Last June, Millennium entered a potential $450 million deal for anti-inflammatory drugs with Aventis Pharma, the pharmaceutical company of Frankfurt, Germany-based Aventis SA, which bought an equity stake of $250 million. Lind said, "it's a different deal, no question, but it's in the same category." In less than a year, he noted, three deals have taken place that rope off an entire therapeutic-diagnostic area for both parties.

The third deal to which he refers was struck in January between CuraGen Corp. and Bayer AG, of Leverkusen, Germany. Also for obesity and diabetes, the discovery alliance calls for joint research funding for up to 15 years and $1.34 billion. The plan is to put into the clinic two small-molecule drug candidates selected from 80 targets provided by CuraGen, of New Haven, Conn., over the next five years.

Research costs will be split 56-44 between the two firms, and profits from product sales will be split according to each company's contributions.

"CuraGen didn't quite get 50 percent, but it was close," Lind said. "This really represents a shift in value from what used to be chemistry and marketing in the pharmaceutical industry. The playing field is going to be in biology, in targets. Anybody can build a compound, and Millennium is clearly the No. 1 company able to do that. Human Genome Sciences [Inc.] will be doing it more and more on the protein drug side."

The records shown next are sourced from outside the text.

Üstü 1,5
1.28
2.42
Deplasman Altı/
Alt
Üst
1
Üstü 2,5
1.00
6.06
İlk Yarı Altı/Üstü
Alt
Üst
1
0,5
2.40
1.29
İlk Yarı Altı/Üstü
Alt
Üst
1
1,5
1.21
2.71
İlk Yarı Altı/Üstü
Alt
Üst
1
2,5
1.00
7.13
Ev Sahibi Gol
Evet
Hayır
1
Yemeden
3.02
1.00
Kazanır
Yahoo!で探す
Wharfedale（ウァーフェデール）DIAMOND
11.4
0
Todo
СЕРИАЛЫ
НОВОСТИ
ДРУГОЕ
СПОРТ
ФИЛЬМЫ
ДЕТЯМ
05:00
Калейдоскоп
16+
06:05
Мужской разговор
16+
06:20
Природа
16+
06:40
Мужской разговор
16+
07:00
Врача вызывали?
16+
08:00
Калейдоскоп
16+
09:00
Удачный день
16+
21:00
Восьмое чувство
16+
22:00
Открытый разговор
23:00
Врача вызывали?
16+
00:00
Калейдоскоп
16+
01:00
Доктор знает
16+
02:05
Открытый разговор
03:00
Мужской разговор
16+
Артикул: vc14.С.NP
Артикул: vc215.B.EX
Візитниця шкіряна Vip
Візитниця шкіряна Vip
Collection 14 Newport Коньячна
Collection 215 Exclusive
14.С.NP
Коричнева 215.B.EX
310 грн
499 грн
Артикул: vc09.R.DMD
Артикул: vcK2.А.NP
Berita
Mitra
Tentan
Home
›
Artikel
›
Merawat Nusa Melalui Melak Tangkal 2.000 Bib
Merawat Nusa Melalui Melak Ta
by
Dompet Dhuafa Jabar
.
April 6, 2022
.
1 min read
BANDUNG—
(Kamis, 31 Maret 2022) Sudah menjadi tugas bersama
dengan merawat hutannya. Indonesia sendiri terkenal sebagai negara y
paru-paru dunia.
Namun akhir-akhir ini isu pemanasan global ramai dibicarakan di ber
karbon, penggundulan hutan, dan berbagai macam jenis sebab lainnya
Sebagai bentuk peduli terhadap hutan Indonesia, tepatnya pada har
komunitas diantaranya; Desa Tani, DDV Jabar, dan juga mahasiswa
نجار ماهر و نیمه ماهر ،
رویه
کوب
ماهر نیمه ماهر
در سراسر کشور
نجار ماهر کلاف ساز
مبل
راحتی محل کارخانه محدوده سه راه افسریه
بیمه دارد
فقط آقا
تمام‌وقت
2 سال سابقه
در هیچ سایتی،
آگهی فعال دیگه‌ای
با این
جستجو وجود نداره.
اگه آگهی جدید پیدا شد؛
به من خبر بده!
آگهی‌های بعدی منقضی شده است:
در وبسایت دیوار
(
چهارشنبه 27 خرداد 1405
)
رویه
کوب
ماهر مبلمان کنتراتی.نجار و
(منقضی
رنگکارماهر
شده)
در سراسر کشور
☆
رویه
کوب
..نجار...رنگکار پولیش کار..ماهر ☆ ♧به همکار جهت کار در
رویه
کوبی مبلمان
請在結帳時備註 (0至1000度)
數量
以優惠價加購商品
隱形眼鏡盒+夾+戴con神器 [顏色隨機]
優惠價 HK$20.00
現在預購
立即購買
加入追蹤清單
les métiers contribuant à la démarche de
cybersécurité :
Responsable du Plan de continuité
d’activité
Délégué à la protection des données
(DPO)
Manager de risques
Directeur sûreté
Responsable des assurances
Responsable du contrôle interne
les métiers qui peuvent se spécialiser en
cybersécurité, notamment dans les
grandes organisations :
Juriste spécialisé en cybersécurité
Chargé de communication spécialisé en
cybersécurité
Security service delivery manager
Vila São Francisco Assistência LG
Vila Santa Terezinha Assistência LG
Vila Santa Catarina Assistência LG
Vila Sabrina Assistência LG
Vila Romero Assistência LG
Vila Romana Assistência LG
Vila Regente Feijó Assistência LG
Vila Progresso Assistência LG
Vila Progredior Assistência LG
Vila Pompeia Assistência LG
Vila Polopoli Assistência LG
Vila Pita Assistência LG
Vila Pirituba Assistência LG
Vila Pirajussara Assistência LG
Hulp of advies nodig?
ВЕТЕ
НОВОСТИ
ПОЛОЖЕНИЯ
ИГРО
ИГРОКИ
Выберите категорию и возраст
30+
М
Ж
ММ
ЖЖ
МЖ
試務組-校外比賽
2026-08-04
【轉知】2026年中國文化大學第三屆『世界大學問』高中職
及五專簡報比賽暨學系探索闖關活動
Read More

Both of Millennium's recent arrangements have involved equity sales, which Lind said is "no big deal. They want their partners to be fully aligned with Millennium's best interests. You could say, 'Gee, why is Millennium selling more stock with $1.5 billion in the bank?' The answer is, you don't know when you'll have to raise money again."

In a research note, Lind said the Abbott deal had "the fingerprints of [Abbott's chief scientific officer] Jeffrey Leiden all over it." Leiden "is a protein guy, and he's focusing more on the biology" exactly what the industry requires, Lind said.

The technological capability and the size of Millennium and CuraGen make possible their bargaining power, he said. "There are a few other companies out there that can do it," Lind said. "Myriad [Genetics Inc., of Salt Lake City] might be able to do it, as well."

Lind predicted Millennium "probably won't do any more [deals] like this," because its areas of study are cancer, metabolic disease and inflammation. "They've already done their deals," he said. "They'll do more partnerships on a one-off basis."

Alan Crane, senior vice president of corporate development for Millennium, wasn't saying no and he wasn't saying yes to a similar deal in oncology.

"It depends," he told BioWorld Financial Watch. "We are in some interesting discussions now, in a variety of disease areas. No promises on when those will get done, but we're pushing the envelope."

He added that "it's not just size" that has made Millennium appealing to other firms. "We have a uniquely strong position in having integrated technologies and applied them," he said. "A number of our partners have told us they went through a process of looking at every company in the world."

Lind said the trio of deals including Millennium's pair do not, by themselves, represent a trend, since not all companies can pull them off but that shouldn't minimize the interest in the Millennium-Abbott collaboration as an example of the overall industry shift toward biology.

"It increases the importance," Lind said.